Excel is a great tool, but it’s actually one of the worse tools for this type of work – excel is very slow in executing URL retrieval and is built inherently for our purposes: Excel UI will stuck while it execute its functions. while it’s not an issue for a list with 100 URLS, when you have over 10,000 of them, Excel will be hell to use. The fact that excel will refresh the cell content (thus requesting the information again and again) under many circumstances add insult to injury. So…
Excel is not the solution!
I knew at this point that I must find a way to automate this process with a dedicated tool. The online ones, which I mentioned earlier, were mostly focused on scanning one domain. Even those that support multiple domains are limited (to bulks of 100 per scan), and there is always the risk of your information being stolen.
If a tool doesn’t exists, build one – or get someone to build it for you.
I started by googling the same strings, but this time with the world ‘Python’. Python is a very common, simple to use and understand programming language. I knew that even though I’m not a programmer, the chances I’ll find a working example and would be able to understand how the code works is very likely. I was not wrong.
I found the following code somewhere over stackoverflow.com:
for url in [“http://url1”, “http://url2”, ]:
connection = urllib2.urlopen(url)
except urllib2.HTTPError, e:
This simple code checks the URLS included in it, for their header response and print that on screen. This is nice, but a bit too simple for our purposes.
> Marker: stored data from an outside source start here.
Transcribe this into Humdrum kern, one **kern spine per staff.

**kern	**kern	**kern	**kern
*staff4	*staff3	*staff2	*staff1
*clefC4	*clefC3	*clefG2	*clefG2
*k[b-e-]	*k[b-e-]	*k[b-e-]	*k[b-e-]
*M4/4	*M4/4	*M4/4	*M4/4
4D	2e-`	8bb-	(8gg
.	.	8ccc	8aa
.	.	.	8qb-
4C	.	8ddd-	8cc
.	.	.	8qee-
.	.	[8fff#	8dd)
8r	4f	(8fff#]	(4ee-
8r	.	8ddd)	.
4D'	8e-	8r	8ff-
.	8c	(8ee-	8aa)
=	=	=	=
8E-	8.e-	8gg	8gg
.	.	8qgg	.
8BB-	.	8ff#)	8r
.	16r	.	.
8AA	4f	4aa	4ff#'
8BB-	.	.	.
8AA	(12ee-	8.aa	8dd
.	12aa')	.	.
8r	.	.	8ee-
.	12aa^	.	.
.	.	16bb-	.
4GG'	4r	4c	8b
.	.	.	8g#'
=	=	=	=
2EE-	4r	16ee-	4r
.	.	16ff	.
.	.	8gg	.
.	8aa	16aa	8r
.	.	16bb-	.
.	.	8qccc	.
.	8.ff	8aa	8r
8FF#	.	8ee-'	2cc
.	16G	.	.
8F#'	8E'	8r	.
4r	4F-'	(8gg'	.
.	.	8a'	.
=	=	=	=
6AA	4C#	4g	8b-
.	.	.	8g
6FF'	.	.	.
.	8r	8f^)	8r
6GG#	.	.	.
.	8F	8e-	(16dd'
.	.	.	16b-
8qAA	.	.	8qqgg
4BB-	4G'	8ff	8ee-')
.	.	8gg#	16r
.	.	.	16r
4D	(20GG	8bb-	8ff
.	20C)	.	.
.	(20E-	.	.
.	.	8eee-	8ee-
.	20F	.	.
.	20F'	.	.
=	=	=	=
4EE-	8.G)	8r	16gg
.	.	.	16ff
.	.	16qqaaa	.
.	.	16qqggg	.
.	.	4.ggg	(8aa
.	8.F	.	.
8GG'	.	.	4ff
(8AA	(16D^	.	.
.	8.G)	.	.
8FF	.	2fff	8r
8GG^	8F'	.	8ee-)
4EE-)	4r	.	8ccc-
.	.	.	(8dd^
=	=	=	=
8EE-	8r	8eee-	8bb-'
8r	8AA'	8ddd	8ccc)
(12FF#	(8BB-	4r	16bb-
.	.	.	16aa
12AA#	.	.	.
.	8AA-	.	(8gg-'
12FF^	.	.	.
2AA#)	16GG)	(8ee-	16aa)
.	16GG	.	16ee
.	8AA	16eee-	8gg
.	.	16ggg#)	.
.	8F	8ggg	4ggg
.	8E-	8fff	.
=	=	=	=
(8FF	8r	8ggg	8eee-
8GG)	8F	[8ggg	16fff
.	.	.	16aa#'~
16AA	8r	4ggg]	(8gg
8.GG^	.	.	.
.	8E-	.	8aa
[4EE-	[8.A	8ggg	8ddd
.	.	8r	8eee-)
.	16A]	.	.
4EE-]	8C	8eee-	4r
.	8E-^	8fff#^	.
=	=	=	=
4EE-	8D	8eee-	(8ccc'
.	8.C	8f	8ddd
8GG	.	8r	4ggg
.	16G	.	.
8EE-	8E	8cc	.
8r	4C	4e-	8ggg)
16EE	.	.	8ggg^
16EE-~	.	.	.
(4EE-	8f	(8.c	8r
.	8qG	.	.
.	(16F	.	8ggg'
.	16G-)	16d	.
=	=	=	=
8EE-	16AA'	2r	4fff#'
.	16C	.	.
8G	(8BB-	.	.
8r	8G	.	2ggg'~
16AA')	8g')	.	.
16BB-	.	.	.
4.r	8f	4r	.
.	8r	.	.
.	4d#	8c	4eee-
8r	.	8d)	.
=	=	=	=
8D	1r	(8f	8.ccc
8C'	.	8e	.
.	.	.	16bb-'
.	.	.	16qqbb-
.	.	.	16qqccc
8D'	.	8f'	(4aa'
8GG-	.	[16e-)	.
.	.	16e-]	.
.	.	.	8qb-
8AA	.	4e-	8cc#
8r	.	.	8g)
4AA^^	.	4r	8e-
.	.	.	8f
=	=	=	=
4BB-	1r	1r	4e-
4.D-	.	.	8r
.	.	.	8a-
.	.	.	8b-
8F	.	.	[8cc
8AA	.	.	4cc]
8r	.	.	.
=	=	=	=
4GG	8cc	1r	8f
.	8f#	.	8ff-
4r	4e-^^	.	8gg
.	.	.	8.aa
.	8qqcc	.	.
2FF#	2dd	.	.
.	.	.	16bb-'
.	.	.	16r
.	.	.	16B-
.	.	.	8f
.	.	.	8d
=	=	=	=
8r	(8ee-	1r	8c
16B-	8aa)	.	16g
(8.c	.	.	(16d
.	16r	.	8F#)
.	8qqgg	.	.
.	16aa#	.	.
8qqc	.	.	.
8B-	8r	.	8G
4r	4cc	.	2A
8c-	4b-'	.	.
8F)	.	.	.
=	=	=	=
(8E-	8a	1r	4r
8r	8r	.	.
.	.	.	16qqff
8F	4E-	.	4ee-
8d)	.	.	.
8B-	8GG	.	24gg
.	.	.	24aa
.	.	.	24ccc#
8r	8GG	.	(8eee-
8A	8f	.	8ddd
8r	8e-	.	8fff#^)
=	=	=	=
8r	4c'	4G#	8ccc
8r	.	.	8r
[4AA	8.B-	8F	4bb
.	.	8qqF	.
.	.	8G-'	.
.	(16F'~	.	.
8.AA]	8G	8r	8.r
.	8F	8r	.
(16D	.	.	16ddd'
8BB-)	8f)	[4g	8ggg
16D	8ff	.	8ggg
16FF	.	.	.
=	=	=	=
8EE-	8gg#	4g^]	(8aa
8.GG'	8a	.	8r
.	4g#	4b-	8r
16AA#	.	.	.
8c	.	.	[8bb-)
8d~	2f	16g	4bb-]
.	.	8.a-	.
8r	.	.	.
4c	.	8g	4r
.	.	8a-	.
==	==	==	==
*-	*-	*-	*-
I had the domain list in an external file, the list was very big, it also contained some broken URLS. The code that you see here can handle only specific type of exceptions (errors in execution). But URLs retrieval can fail for many reasons. Also, printing the results inside a command line window isn’t practical either.
In the end, with the help of a programmer friend, we’ve modified the code to do the following:
- Check all the URLs in a file called source.csv
- Write all the successful responses to a text file called output.txt
- Ignore all exceptions – we don’t really care why a URL can’t be retrieve in this use-case
The resulting code is attached, together with an example source CSV:
The end result?
I’ve created a huge list of companies that uses a particular marketing software – all of them are potential leads for my client.
The list cost nothing to create and is based on a publicly available information that was harvest by someone else 🙂
There are, however, paid service that will do the scanning and technology identification for you, they are not cheap, but well worth the time if you build your potential lead lists based on technologies that companies uses – a known and recommended one is Built-with.